効果の実感割合が最も高いのは「コンプライアンス対応」で8割

次に「働き方改革における効果」について項目別に見ていくと、働き方改革としておこなっている施策全体の効果を実感している企業は約半数に上ったものの、働き方改革の目的によって効果の実感割合に差が出ていることがわかった。

残業時間に制限を設けることを目的とした「コンプライアンス対応」は80%で最多となり、多くの企業が高い効果を実感している。次いで「従業員満足度の向上・リテンション」が61%、「多様な人材の維持獲得、D&I促進」が54%、「採用競争力強化」が48%と続き、働き方改革で重視されている割合が高い一方で、効果が実感されていない項目もあることが分かった。その他の項目では、働き方改革の目的として定めている企業はごく少数であるものの、「デジタルトランスフォーメーション推進」や「セキュリティリスク低減」など、テクノロジー活用に関わる項目でも効果実感の割合が高かった。
働き方改革の効果を実感する企業は約半数。「働き方改革の実態調査2020」の結果を発表

働き方改革の本格的な推進が求められる

今回の調査結果から「働き方改革の必要性を理解し、施策に取り組む企業が多いこと」、「行っている施策の内容とそれに対しての効果の実感割合にはバラつきがある」という2つの状況が明らかになった。

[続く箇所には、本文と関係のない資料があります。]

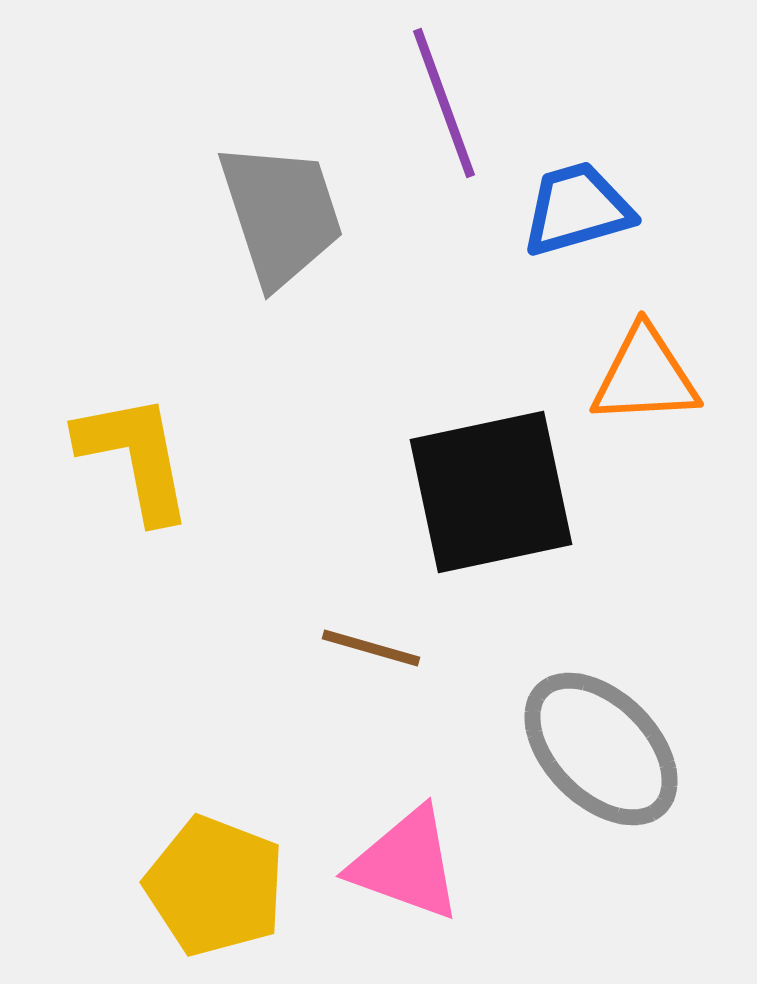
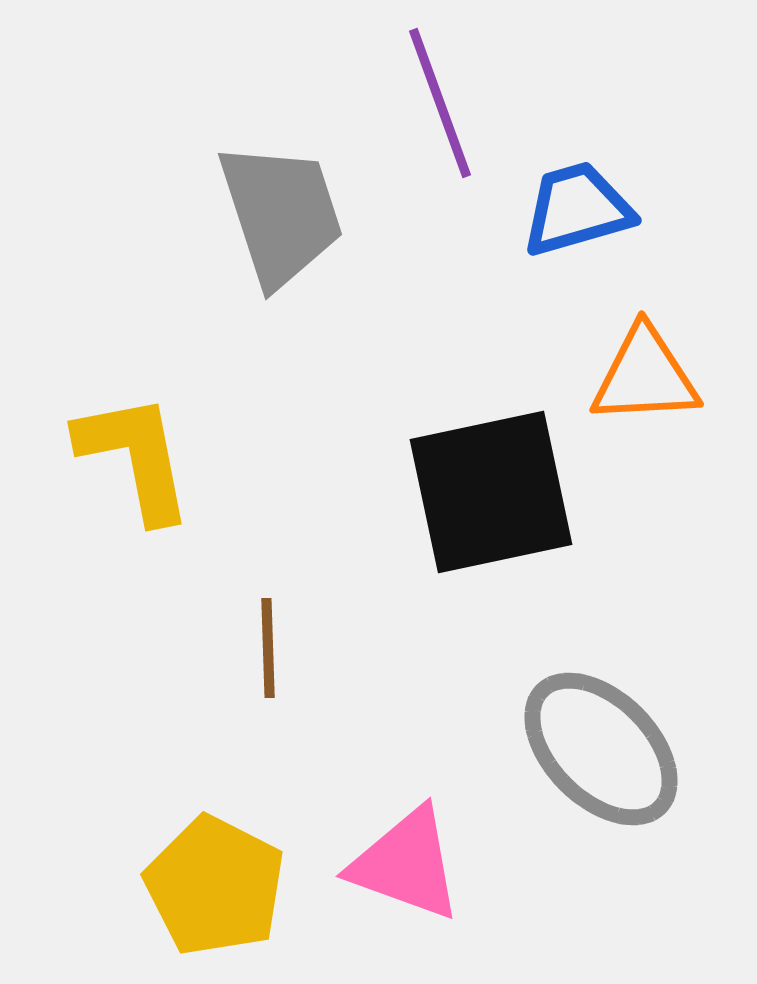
purple line: moved 4 px left
brown line: moved 103 px left; rotated 72 degrees clockwise
yellow pentagon: rotated 6 degrees clockwise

この状況をデロイト トーマツが定義する「働き方改革の3ステップ」に照合していくと、多くの企業が「コンプライアンスの徹底」を終えた段階にあり、一部の企業が「既存業務の効率化」を推進中の状況といえる。しかし、本質的な働き方改革の実現には、多様な働き方の実現により確保できた「時間」や「柔軟性の高い考え方」が必要だ。これを従業員の自己啓発と成長に繋げ、企業が事業の発展を目指す「イノベーションを創出していくこと」重要だといえるだろう。現状の働き方改革を次なるステップへと進めることが、企業には求められそうだ。